Current theory says that a city's walkability promotes health and will impact the fight against obesity. The claim is that America's weight problem can be helped by making cities more pedestrian-friendly. It should follow, then, that our most dense and walkable cities are where the skinny people are, right? Well, not really.
Check out Web sites like Walk Score and you'll see a familiar list of boutique cities listed as having the most walkable neighborhoods: San Francisco, New York, Boston, Chicago, Philadelphia, Seattle, Portland, Washington, D.C. The car-dependent suburbs tend to make Americas fat and sedentary. Good urban design promotes fitness. Right?

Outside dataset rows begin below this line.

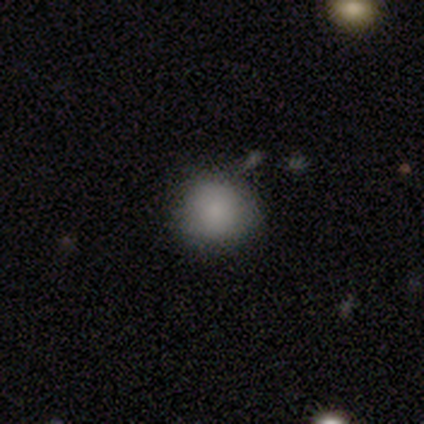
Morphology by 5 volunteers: This appears to be a smooth galaxy with no disk features (100%) that is round (100%). Merging: none (80%).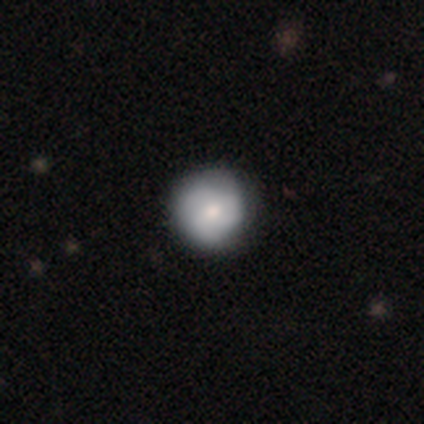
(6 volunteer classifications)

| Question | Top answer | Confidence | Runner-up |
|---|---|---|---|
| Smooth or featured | smooth | 67% | featured or disk (33%) |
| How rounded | round | 100% | — |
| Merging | none | 83% | minor disturbance (17%) |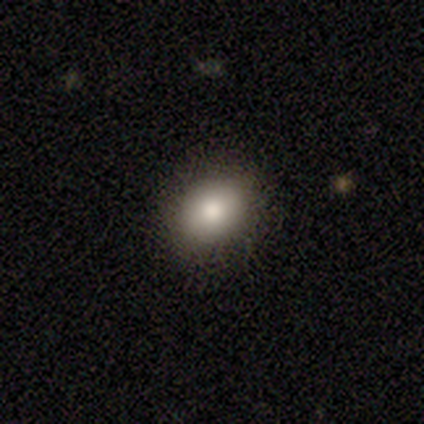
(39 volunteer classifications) smooth 87%, featured or disk 10%, star or artifact 3%. Down the decision tree: how rounded — round (62%); merging — none (89%).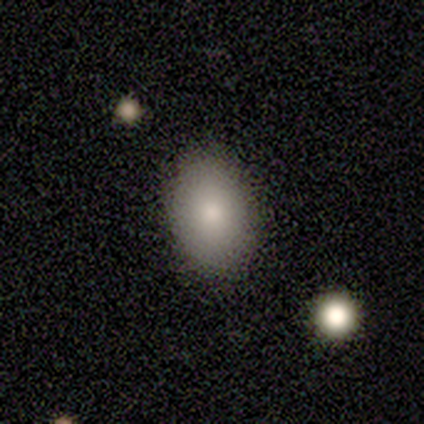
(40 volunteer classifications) Q: Smooth or featured?
A: smooth (80%); runner-up: featured or disk (12%)
Q: How rounded?
A: in between (69%); runner-up: round (31%)
Q: Merging?
A: none (78%); runner-up: minor disturbance (16%)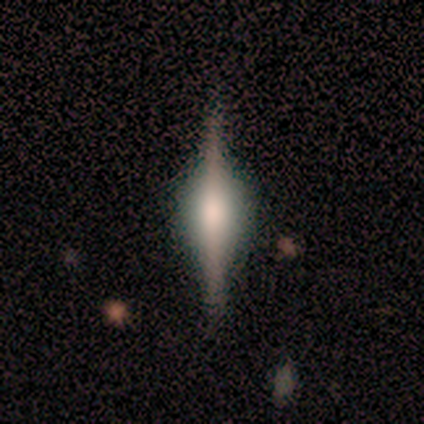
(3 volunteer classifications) A featured or disk galaxy (100%) viewed edge-on (100%) with a rounded central bulge (100%). Merging: none (100%).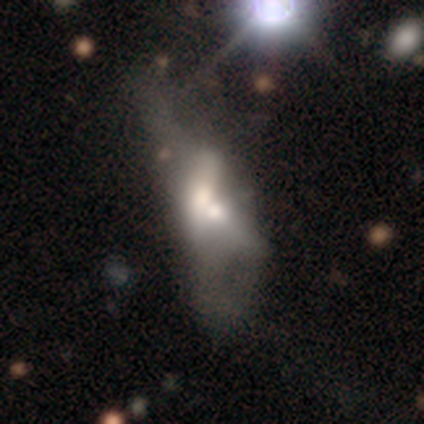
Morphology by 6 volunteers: This is likely a smooth galaxy (67%). How rounded: clearly in between (100%). Merging: likely merger (67%).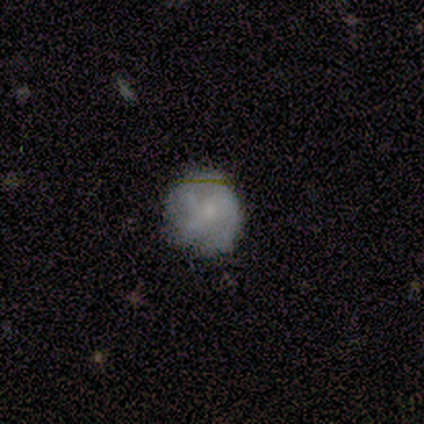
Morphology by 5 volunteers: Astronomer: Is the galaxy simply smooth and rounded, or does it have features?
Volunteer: smooth — 100%.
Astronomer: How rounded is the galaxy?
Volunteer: round — 100%.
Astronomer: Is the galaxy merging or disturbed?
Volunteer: none — 100%.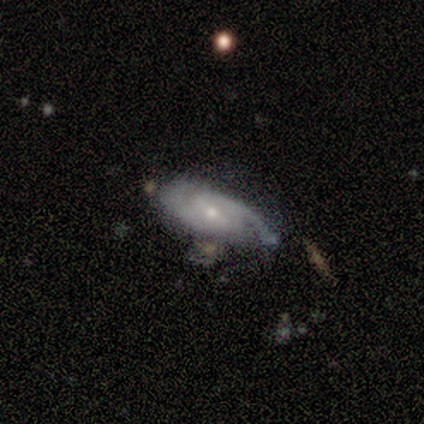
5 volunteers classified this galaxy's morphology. Overall: smooth (40%, tied with featured or disk). How rounded: round (50%, tied with in between). Merging: none (100%).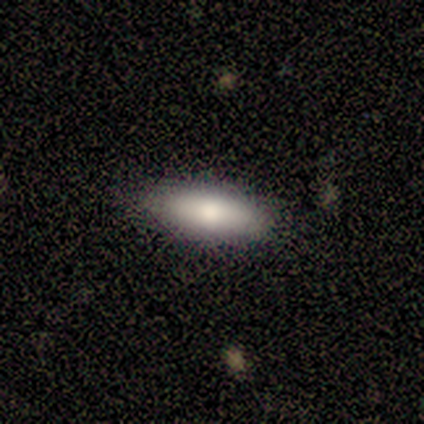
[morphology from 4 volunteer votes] Smooth or featured: smooth — 100%
How rounded: in between — 100%
Merging: none — 100%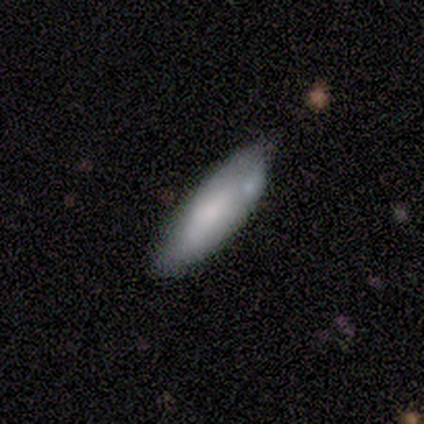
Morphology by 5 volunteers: Smooth or featured: smooth — 80% (featured or disk — 20%)
How rounded: in between — 50% (tied with cigar-shaped — 50%)
Merging: none — 60% (merger — 40%)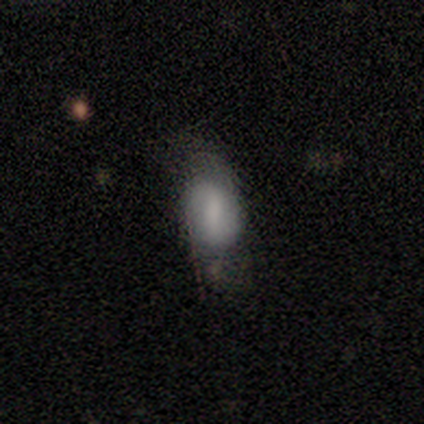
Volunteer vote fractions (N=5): smooth 80%, featured or disk 20%, star or artifact 0%. Down the decision tree: how rounded — in between (100%); merging — minor disturbance (60%).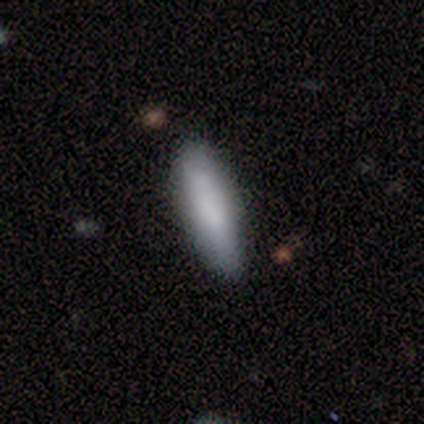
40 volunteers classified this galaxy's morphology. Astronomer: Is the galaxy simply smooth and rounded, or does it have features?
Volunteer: smooth — 85%.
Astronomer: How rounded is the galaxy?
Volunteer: in between — 50%, tied with cigar-shaped at 50%.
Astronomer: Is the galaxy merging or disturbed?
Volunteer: none — 79%.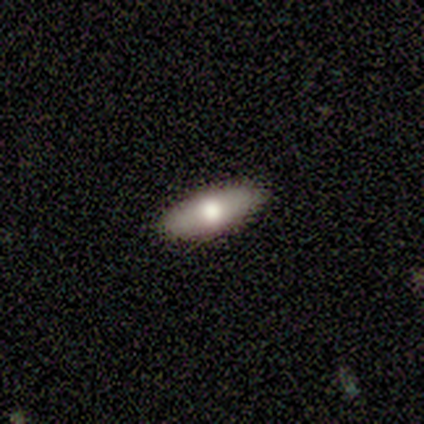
Smooth or featured? 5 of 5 (100%) said smooth. How rounded? 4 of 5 (80%) said in between. Merging? 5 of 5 (100%) said none.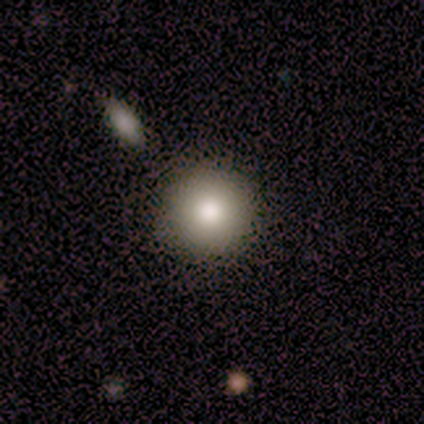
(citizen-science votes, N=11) smooth_or_featured: smooth (p=0.82) [alt: featured or disk p=0.18]
how_rounded: round (p=1.00)
merging: none (p=1.00)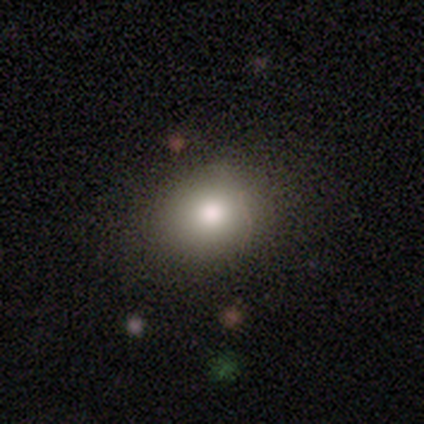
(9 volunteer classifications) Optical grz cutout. It shows a smooth galaxy with no disk features (89%) that is round (50%, tied with in between). Merging: none (100%).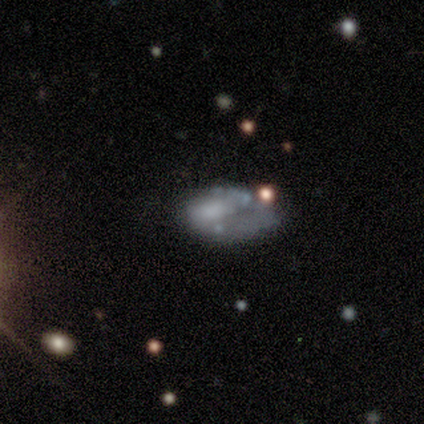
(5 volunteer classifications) Smooth or featured?
  - smooth: 40% * (tied)
  - featured or disk: 40% * (tied)
  - star or artifact: 20%
How rounded?
  - in between: 100% *
  - round: 0%
  - cigar-shaped: 0%
Merging?
  - major disturbance: 50% *
  - none: 25%
  - merger: 25%
  - minor disturbance: 0%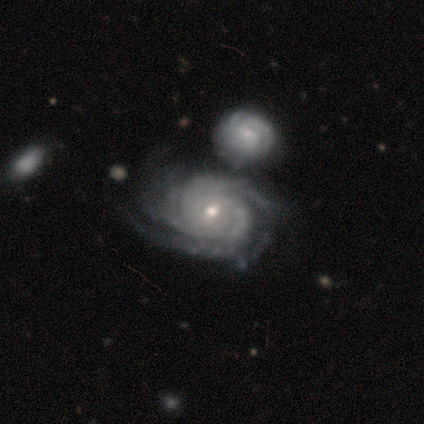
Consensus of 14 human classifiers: smooth_or_featured: featured or disk (p=1.00)
disk_edge_on: no (p=1.00)
bar: weak (p=0.43) [tied with: no p=0.43]
has_spiral_arms: yes (p=1.00)
spiral_winding: tight (p=0.86) [alt: medium p=0.07]
spiral_arm_count: 4 (p=0.29) [alt: 3 p=0.21]
bulge_size: moderate (p=0.50) [tied with: small p=0.50]
merging: none (p=0.43) [alt: merger p=0.29]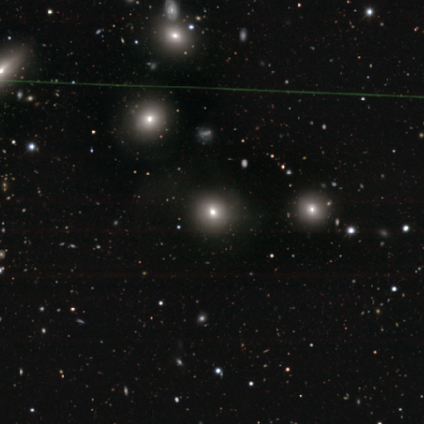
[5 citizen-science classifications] Morphology: type=smooth (40%, tied with star or artifact); roundness=round (100%); merging=none (67%).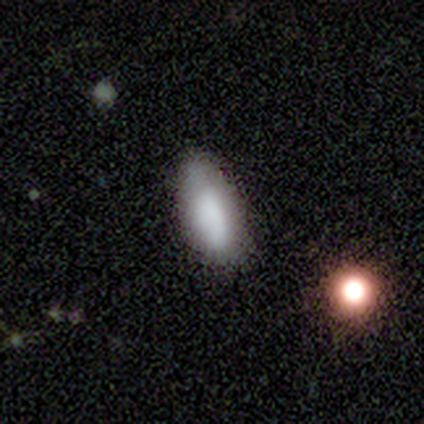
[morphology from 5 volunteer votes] This is clearly a smooth galaxy (80%). How rounded: clearly in between (100%). Merging: marginally none (40%, tied with minor disturbance).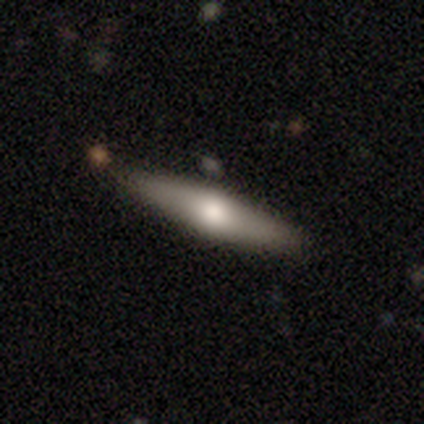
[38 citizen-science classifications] This is possibly a smooth galaxy (47%, tied with featured or disk). How rounded: clearly cigar-shaped (89%). Merging: clearly none (86%).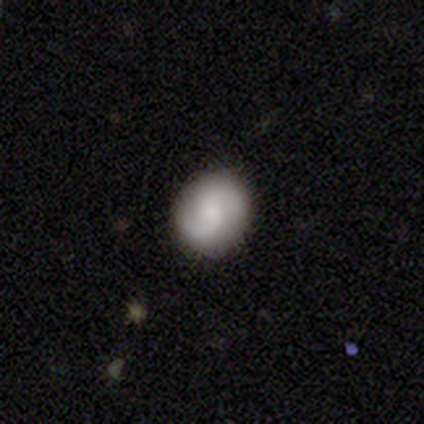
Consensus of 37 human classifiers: Morphology: type=featured or disk (49%); edge-on=no (100%); bar=no (67%); spiral arms=yes (89%); winding=medium (62%); arm count=2 (94%); bulge=moderate (39%); merging=none (86%).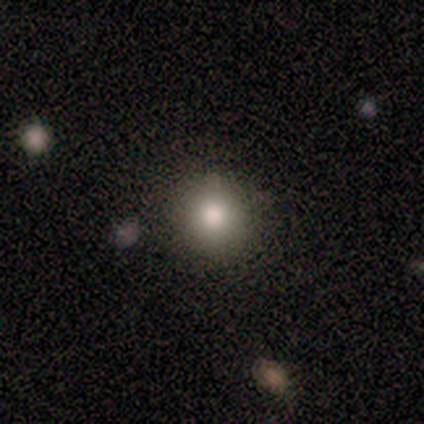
Smooth or featured? smooth (100%)
How rounded? round (80%)
Merging? none (100%)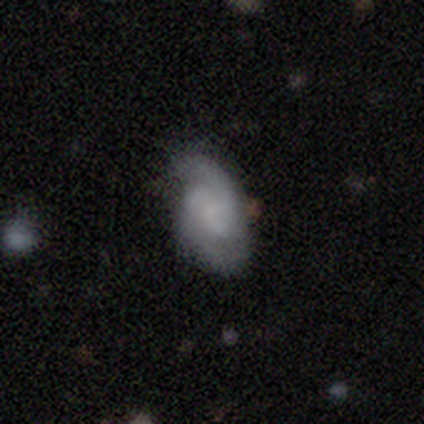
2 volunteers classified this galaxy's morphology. Overall: smooth (50%, tied with featured or disk). How rounded: in between (100%). Merging: none (100%).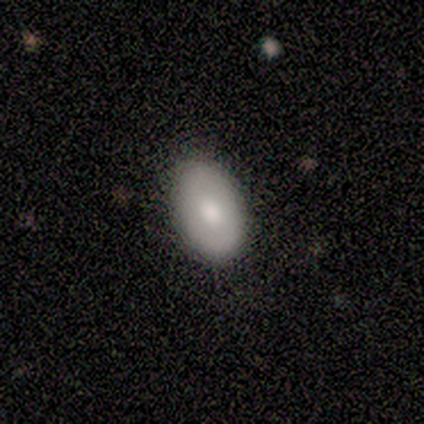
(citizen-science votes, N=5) smooth_or_featured: smooth (p=0.60) [alt: featured or disk p=0.20]
how_rounded: in between (p=1.00)
merging: none (p=1.00)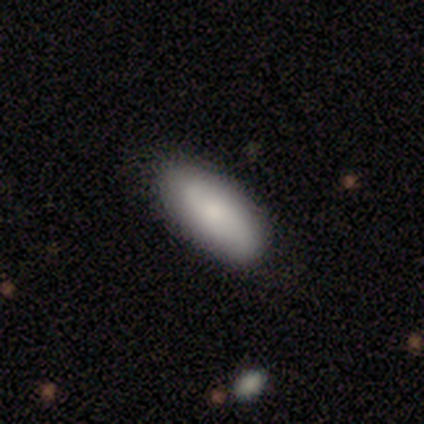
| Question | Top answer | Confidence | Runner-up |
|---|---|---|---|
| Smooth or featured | smooth | 100% | — |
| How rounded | in between | 75% | round (25%) |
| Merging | none | 100% | — |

Not so fast. A list of U.S. counties compiled by Money magazine ranks regions by body mass index. The list reveals something different. America's skinniest counties don't appear to be urban but rather rural and suburban. They include places in rural Oregon (Bend), Montana (Bozeman, Missoula), and Tennessee. But many of the most populous counties encompass affluent suburbs famed for their office parks and hot tubs.
Of the big, walkable cities, only San Francisco County, which consists primarily of the city of San Francisco, made No. 2 on the list. But No. 1 was the upscale, granola-munching Bay Area suburb of Marin County. Among the other skinniest counties were Boulder County, Colo.; San Mateo and Santa Clara counties in the middle of the Silicon Valley burbs; Washington, D.C., suburbs like Montgomery County, Md., and Fairfax County, Va.; and wealthy arts enclave Santa Fe County, N.M. The issues of obesity are complex, involving behavior, genetics, diet, social class, race, and many other factors. But the Money list suggests that affluent suburban living doesn't necessarily produce chubby couch potatoes, and walkable cities don't guarantee herds of lithe citizens.
In fact, according to the American Heart Association, a body mass index of more than 25 means a person is overweight. By that measure, only five counties on Money's top 25 list have populations with body mass index numbers that indicate their residents are not overweight. Residents of Marin County weigh in with an index of 24.48. (San Francisco County, Williamson and Maury counties in Tennessee, and Boulder County round out the top five that are not overweight.) Every other county has a number over 25 that shows "increased risk for heart and blood vessel disease."
It may be galling to urban planners to realize that some SUV drivers are in better shape than the folks who inhabit urban villages. But being realistic suggests that tackling the obesity "epidemic" is complicated and won't be solved by simply turning cities into jungle gyms for fatties.